以上より、No.1−4及びNo.1−5のように、特定のアルミナセメント、ポルトランドセメント及び石膏からなる水硬性成分と、特定の細骨材と、流動化剤と、凝結調整剤とを含む水硬性組成物、及び改質アスファルトエマルジョンを含む下地調整材は、温度依存性が小さい優れた流動性を有し、且つ速硬性と適度な可使時間を有することが確認された。すなわち、一般建築物の屋上やルーフバルコニー等の下地表面に防水シート等の防水層を施工する際、その下地表面を容易に平坦及び平滑に調整し、その上に短時間で次工程の防水層を施工することができる。

Claims (5)

作業の進め方 | 下地調整材に関する文書の抜粋から、「以上より、No.1−4及びN」を含む語句を起点に、「水層を施工することができる。」までを一字も変えずに書き出すこと。

記録 |

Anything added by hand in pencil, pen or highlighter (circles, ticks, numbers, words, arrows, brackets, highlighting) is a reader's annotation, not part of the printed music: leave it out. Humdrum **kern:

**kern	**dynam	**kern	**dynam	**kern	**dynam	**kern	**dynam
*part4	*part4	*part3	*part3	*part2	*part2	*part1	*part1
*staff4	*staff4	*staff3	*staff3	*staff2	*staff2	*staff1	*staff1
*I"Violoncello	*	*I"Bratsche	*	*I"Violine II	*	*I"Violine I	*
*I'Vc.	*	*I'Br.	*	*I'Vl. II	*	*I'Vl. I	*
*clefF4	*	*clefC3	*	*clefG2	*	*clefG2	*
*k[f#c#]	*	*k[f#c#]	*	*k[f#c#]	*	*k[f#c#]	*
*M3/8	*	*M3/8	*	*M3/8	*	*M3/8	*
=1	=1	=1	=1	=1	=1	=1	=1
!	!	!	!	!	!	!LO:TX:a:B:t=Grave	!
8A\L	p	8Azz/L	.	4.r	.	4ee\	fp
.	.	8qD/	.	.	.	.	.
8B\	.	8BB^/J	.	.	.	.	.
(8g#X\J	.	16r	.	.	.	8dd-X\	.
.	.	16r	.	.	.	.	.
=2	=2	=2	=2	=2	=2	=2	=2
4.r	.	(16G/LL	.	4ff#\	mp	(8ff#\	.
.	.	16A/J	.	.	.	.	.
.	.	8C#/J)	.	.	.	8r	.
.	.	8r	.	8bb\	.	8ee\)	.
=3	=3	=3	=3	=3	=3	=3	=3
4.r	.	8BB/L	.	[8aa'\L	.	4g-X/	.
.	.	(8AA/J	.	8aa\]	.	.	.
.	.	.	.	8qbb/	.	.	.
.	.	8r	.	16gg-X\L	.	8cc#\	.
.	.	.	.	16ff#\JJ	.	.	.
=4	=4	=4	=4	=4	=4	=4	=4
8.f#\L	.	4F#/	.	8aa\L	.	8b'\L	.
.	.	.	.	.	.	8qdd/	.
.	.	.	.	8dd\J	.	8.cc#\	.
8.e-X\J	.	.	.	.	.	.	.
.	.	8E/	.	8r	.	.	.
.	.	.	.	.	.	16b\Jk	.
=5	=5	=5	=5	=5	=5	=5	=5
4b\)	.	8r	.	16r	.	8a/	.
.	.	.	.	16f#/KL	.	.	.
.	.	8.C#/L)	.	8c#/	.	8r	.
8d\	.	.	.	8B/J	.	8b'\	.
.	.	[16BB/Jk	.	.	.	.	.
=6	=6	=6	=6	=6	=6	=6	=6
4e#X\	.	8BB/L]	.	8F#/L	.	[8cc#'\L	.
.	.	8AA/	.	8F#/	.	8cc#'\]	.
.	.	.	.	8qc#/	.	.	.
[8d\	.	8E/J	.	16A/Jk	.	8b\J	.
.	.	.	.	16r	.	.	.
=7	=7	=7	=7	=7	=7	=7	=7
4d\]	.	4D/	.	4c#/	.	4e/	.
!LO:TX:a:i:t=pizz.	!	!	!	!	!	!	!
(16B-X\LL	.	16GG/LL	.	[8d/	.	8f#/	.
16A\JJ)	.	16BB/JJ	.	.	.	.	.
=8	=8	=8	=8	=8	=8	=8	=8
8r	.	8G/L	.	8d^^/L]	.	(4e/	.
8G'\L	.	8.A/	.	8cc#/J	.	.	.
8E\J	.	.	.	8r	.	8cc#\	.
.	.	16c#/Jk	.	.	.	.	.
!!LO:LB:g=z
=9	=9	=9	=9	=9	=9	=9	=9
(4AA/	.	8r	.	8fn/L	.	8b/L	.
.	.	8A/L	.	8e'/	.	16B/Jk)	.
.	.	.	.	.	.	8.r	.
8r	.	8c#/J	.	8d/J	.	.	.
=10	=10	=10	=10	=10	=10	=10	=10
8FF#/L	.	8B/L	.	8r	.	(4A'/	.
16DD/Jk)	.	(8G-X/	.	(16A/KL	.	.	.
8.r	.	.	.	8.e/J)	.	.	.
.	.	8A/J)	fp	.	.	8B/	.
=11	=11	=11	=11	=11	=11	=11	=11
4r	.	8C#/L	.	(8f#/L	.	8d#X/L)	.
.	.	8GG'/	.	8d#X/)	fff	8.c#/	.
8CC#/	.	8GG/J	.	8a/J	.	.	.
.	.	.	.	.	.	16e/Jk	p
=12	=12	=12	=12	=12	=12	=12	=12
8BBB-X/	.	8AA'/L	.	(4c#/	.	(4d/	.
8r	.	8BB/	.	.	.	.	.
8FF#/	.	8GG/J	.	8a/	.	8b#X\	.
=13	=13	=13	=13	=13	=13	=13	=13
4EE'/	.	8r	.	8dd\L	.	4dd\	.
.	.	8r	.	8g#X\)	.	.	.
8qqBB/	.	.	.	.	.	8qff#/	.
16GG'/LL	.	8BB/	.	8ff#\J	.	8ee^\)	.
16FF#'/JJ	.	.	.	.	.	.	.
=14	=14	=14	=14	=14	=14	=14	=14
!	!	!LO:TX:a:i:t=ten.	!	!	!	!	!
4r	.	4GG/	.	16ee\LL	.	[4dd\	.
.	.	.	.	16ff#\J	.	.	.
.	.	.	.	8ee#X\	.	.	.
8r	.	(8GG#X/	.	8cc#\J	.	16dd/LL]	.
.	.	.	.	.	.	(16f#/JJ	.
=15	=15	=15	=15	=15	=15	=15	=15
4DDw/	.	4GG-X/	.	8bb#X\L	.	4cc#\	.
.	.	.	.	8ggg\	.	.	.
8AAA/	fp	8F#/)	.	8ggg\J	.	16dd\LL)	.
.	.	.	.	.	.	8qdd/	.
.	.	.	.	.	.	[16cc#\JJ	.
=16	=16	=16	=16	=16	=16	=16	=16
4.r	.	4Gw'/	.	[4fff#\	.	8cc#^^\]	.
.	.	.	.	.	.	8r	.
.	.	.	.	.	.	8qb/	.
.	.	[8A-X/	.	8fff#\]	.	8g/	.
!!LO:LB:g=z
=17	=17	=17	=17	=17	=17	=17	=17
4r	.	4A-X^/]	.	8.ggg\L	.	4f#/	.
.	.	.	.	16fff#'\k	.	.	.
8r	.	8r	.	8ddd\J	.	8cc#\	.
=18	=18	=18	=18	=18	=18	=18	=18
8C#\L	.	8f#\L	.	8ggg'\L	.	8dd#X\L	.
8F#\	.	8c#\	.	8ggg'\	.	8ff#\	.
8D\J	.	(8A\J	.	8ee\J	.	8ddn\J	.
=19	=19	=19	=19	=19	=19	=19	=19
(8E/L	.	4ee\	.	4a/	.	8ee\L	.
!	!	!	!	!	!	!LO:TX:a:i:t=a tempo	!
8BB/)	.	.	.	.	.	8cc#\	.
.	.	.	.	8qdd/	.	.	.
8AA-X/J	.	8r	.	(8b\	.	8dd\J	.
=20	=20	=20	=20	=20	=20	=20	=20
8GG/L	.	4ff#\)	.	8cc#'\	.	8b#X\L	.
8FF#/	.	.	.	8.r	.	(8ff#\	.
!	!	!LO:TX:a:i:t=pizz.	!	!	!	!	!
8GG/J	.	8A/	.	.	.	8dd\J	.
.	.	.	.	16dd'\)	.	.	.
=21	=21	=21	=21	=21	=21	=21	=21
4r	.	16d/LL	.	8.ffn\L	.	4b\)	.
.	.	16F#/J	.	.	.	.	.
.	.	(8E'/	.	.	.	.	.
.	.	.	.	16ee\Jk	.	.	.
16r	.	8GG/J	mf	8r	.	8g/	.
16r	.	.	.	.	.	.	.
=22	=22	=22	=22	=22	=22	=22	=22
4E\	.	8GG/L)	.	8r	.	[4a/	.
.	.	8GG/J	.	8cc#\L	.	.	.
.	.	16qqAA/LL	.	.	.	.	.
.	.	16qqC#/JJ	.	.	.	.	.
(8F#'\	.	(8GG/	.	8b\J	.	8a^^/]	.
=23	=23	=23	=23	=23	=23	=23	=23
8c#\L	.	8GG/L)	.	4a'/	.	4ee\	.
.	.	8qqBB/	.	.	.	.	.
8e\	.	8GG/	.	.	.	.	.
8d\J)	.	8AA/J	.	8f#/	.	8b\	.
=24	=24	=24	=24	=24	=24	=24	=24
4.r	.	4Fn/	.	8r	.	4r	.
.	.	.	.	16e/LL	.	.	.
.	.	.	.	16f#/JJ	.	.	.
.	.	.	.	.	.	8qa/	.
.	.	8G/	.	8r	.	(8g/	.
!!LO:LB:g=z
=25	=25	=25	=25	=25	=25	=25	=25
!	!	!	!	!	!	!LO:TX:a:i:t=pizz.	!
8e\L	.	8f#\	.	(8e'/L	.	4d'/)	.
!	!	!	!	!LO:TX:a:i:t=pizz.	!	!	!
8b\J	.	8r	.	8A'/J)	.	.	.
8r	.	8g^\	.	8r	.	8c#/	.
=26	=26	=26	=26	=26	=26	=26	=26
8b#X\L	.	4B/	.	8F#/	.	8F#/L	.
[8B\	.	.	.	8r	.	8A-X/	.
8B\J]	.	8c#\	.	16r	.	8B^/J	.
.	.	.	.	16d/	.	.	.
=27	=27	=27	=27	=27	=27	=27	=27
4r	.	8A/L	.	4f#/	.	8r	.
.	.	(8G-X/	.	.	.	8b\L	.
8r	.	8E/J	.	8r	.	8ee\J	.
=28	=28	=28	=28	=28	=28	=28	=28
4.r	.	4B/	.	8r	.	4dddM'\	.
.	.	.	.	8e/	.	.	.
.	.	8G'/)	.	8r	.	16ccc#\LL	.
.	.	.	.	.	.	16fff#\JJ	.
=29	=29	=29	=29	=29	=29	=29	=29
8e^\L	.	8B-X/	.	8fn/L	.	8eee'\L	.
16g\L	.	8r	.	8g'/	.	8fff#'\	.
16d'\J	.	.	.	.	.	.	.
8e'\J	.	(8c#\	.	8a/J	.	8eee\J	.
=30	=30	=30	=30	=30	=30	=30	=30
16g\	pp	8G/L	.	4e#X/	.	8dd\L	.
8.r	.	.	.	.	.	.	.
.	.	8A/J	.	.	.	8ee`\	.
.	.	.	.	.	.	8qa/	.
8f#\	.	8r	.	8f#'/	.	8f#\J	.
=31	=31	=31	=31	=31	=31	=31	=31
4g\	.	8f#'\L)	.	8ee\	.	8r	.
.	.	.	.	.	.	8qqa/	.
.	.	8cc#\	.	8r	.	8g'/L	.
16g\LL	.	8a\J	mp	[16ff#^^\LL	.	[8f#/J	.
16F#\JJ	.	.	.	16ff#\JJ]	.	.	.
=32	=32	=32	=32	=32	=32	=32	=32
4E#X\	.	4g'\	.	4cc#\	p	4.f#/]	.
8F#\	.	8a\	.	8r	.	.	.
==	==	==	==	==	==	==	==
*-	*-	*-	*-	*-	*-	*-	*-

解答 |
以上より、No.1−4及びNo.1−5のように、特定のアルミナセメント、ポルトランドセメント及び石膏からなる水硬性成分と、特定の細骨材と、流動化剤と、凝結調整剤とを含む水硬性組成物、及び改質アスファルトエマルジョンを含む下地調整材は、温度依存性が小さい優れた流動性を有し、且つ速硬性と適度な可使時間を有することが確認された。すなわち、一般建築物の屋上やルーフバルコニー等の下地表面に防水シート等の防水層を施工する際、その下地表面を容易に平坦及び平滑に調整し、その上に短時間で次工程の防水層を施工することができる。